Supplied material START

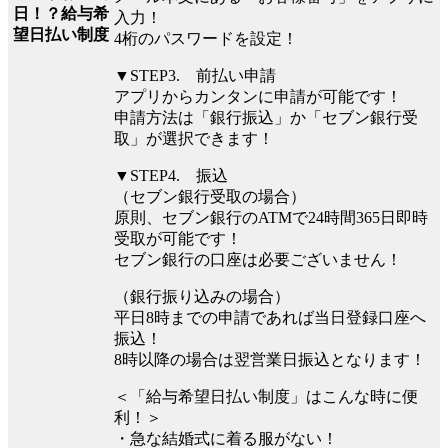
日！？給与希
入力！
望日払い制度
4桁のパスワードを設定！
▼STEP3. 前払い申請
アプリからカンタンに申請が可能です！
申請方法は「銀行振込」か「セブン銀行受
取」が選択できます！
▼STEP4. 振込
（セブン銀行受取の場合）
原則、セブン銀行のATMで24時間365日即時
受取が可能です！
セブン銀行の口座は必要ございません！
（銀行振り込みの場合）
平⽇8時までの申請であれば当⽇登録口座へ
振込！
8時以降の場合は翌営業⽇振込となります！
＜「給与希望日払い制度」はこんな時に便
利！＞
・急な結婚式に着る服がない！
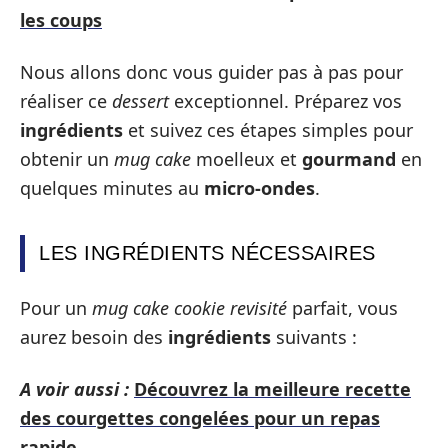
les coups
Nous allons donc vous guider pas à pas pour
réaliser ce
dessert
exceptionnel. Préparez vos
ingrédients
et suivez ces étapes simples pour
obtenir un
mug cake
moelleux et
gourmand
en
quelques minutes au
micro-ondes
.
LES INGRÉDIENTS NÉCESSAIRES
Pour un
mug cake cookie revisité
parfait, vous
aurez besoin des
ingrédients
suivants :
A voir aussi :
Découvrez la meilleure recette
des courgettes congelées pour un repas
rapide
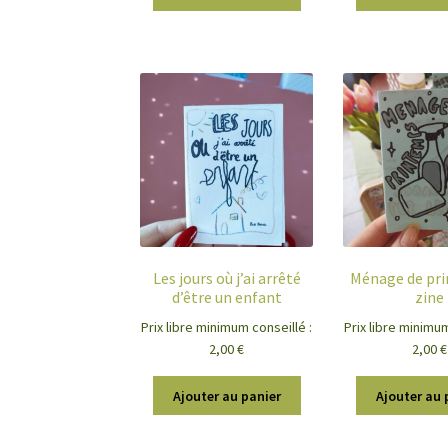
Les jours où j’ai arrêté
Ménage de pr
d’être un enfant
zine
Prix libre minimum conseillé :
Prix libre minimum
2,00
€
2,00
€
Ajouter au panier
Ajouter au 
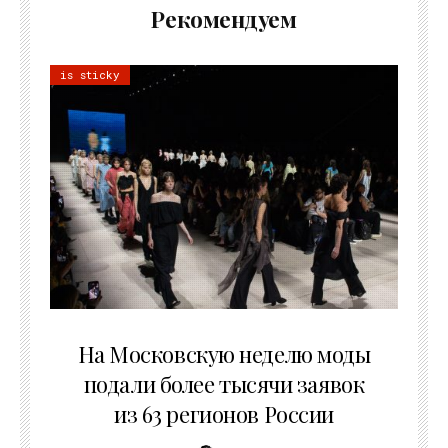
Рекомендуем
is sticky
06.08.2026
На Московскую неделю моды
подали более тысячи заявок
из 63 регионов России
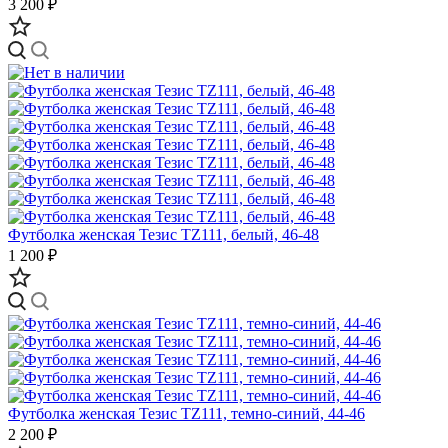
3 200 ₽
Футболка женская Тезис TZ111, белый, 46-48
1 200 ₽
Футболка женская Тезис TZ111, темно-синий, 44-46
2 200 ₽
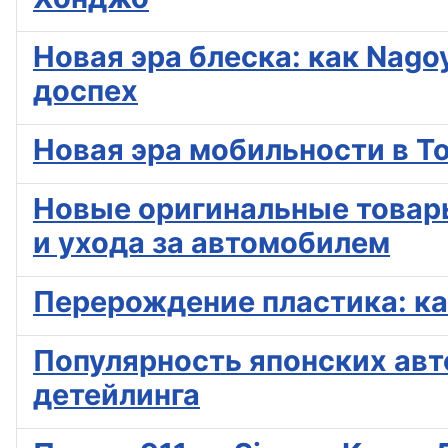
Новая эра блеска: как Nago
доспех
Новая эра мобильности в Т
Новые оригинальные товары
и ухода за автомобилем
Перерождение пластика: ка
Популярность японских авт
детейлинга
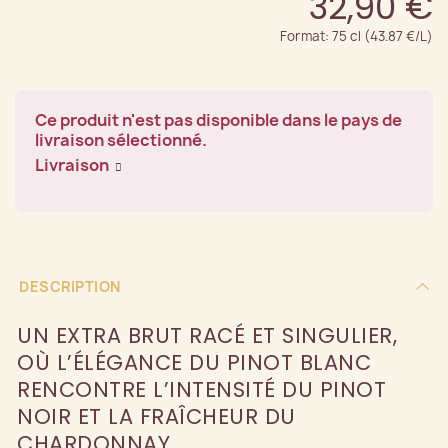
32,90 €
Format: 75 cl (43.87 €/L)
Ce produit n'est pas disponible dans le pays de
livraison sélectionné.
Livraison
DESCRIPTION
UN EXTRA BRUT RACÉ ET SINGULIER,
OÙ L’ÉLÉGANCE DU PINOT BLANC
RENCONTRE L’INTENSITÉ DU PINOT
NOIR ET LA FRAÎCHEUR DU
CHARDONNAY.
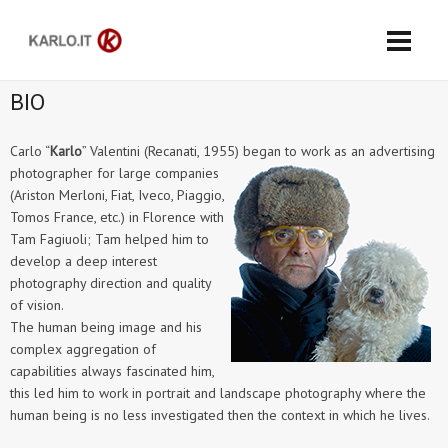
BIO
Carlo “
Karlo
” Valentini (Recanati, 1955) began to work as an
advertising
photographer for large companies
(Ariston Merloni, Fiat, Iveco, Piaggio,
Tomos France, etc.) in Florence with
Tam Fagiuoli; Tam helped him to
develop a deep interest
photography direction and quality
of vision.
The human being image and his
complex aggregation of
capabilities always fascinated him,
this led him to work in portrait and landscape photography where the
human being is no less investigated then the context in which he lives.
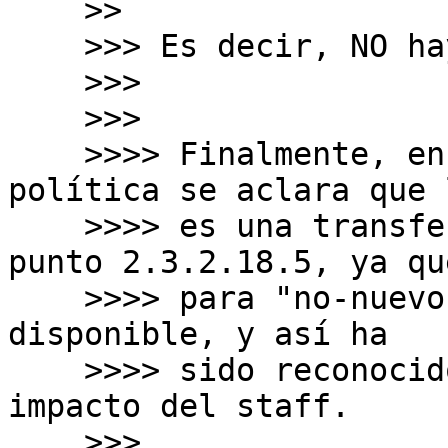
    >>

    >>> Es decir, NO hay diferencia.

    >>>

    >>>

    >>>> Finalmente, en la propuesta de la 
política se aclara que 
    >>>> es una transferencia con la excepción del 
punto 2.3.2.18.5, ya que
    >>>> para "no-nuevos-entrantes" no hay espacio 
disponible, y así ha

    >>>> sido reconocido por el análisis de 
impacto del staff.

Supplied material END

Search the data above for "human" and copy every line where it turns up.

The human being image and his
human being is no less investigated then the context in which he lives.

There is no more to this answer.